YOUR OBJECTIVE » Every line of the data below must be output exactly, with images left out.
====== INPUT DATA
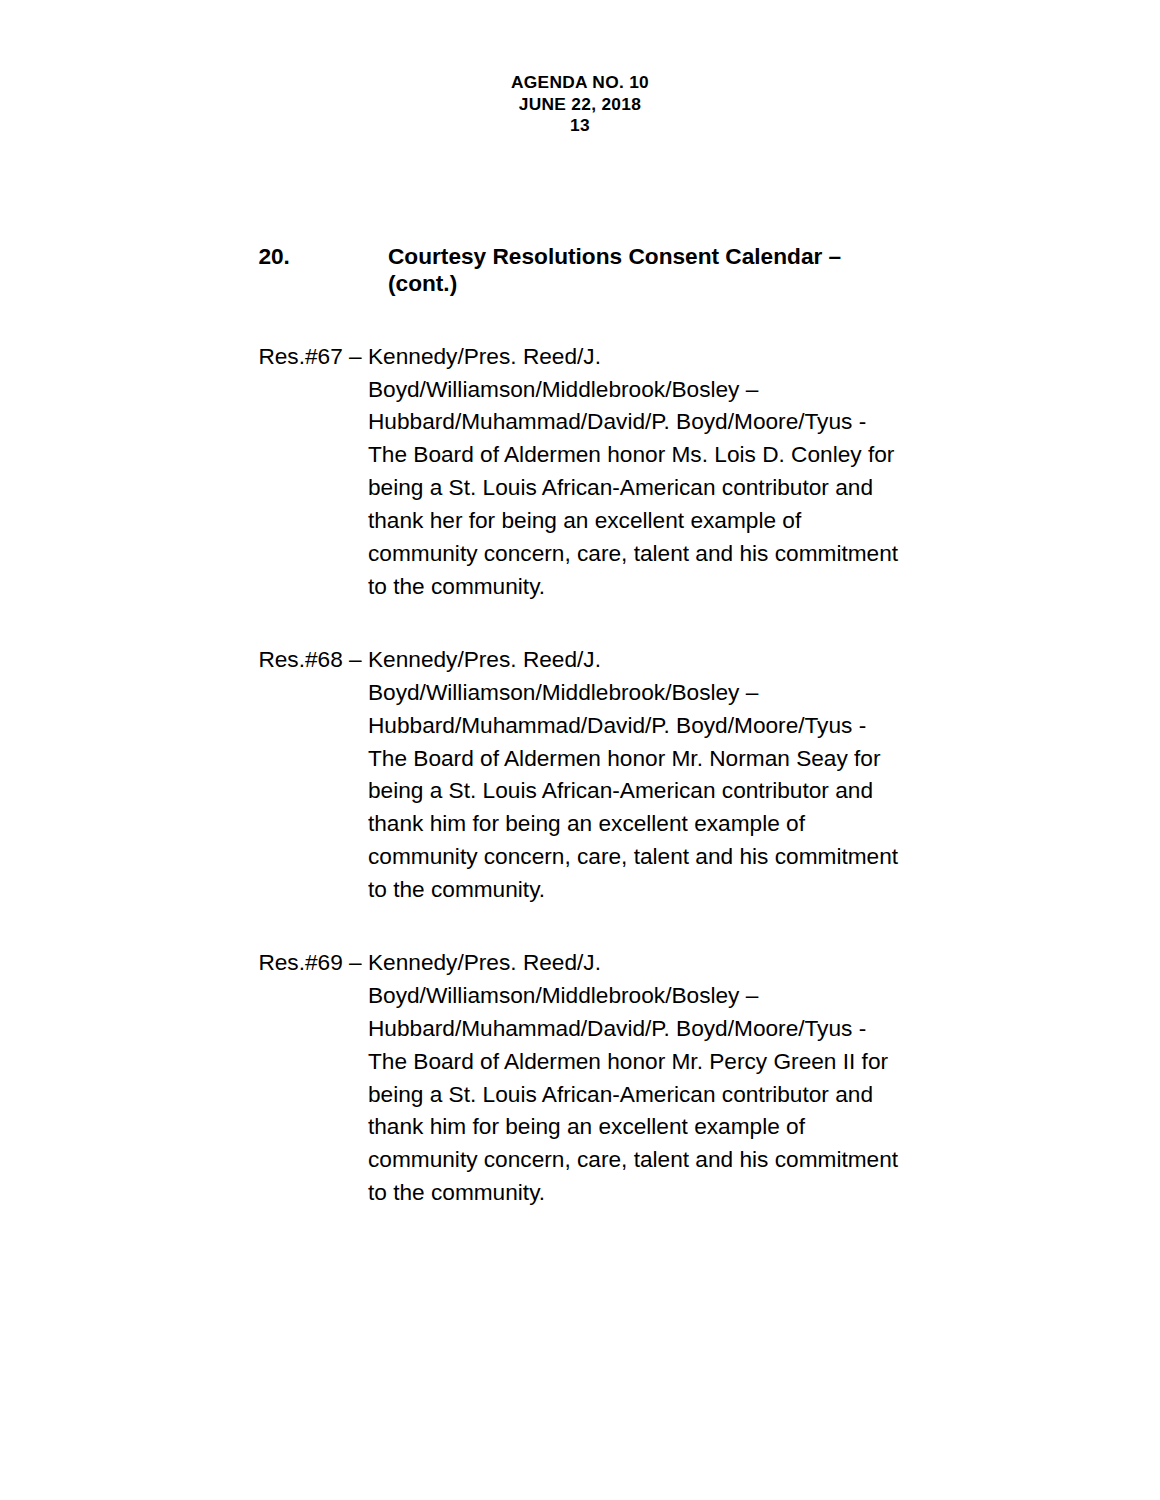AGENDA NO. 10
JUNE 22, 2018
13
20. Courtesy Resolutions Consent Calendar – (cont.)
Res.#67 – Kennedy/Pres. Reed/J. Boyd/Williamson/Middlebrook/Bosley – Hubbard/Muhammad/David/P. Boyd/Moore/Tyus - The Board of Aldermen honor Ms. Lois D. Conley for being a St. Louis African-American contributor and thank her for being an excellent example of community concern, care, talent and his commitment to the community.
Res.#68 – Kennedy/Pres. Reed/J. Boyd/Williamson/Middlebrook/Bosley – Hubbard/Muhammad/David/P. Boyd/Moore/Tyus - The Board of Aldermen honor Mr. Norman Seay for being a St. Louis African-American contributor and thank him for being an excellent example of community concern, care, talent and his commitment to the community.
Res.#69 – Kennedy/Pres. Reed/J. Boyd/Williamson/Middlebrook/Bosley – Hubbard/Muhammad/David/P. Boyd/Moore/Tyus - The Board of Aldermen honor Mr. Percy Green II for being a St. Louis African-American contributor and thank him for being an excellent example of community concern, care, talent and his commitment to the community.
============
RESULT FOR THIS TASK »
AGENDA NO. 10
JUNE 22, 2018
13
20. Courtesy Resolutions Consent Calendar – (cont.)
Res.#67 – Kennedy/Pres. Reed/J. Boyd/Williamson/Middlebrook/Bosley – Hubbard/Muhammad/David/P. Boyd/Moore/Tyus - The Board of Aldermen honor Ms. Lois D. Conley for being a St. Louis African-American contributor and thank her for being an excellent example of community concern, care, talent and his commitment to the community.
Res.#68 – Kennedy/Pres. Reed/J. Boyd/Williamson/Middlebrook/Bosley – Hubbard/Muhammad/David/P. Boyd/Moore/Tyus - The Board of Aldermen honor Mr. Norman Seay for being a St. Louis African-American contributor and thank him for being an excellent example of community concern, care, talent and his commitment to the community.
Res.#69 – Kennedy/Pres. Reed/J. Boyd/Williamson/Middlebrook/Bosley – Hubbard/Muhammad/David/P. Boyd/Moore/Tyus - The Board of Aldermen honor Mr. Percy Green II for being a St. Louis African-American contributor and thank him for being an excellent example of community concern, care, talent and his commitment to the community.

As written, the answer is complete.